> _WHAT YOU SHOULD DO_
The following data has a line with "dịch vụ tận" and a line with "В День города в Марий парке развернулся". Write out exactly those lines and all the lines between them.

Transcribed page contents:
______
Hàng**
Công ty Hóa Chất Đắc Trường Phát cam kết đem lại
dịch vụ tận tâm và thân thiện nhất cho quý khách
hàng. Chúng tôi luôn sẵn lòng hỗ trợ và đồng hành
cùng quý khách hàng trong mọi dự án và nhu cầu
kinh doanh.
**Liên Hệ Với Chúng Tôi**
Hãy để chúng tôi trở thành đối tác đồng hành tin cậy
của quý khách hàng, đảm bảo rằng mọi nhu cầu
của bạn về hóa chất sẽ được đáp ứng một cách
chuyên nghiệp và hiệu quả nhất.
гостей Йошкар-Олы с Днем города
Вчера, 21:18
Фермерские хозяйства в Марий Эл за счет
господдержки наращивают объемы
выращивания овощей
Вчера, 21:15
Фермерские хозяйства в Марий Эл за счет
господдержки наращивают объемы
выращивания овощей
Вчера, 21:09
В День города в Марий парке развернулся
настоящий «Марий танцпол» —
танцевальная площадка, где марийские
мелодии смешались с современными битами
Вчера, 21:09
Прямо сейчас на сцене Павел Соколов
______
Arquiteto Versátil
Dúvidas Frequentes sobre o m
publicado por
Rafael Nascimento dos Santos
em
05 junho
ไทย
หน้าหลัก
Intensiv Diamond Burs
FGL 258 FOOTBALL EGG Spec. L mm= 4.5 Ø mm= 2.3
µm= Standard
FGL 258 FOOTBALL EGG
______
> _EXPECTED ANSWER_
dịch vụ tận tâm và thân thiện nhất cho quý khách
hàng. Chúng tôi luôn sẵn lòng hỗ trợ và đồng hành
cùng quý khách hàng trong mọi dự án và nhu cầu
kinh doanh.
**Liên Hệ Với Chúng Tôi**
Hãy để chúng tôi trở thành đối tác đồng hành tin cậy
của quý khách hàng, đảm bảo rằng mọi nhu cầu
của bạn về hóa chất sẽ được đáp ứng một cách
chuyên nghiệp và hiệu quả nhất.
гостей Йошкар-Олы с Днем города
Вчера, 21:18
Фермерские хозяйства в Марий Эл за счет
господдержки наращивают объемы
выращивания овощей
Вчера, 21:15
Фермерские хозяйства в Марий Эл за счет
господдержки наращивают объемы
выращивания овощей
Вчера, 21:09
В День города в Марий парке развернулся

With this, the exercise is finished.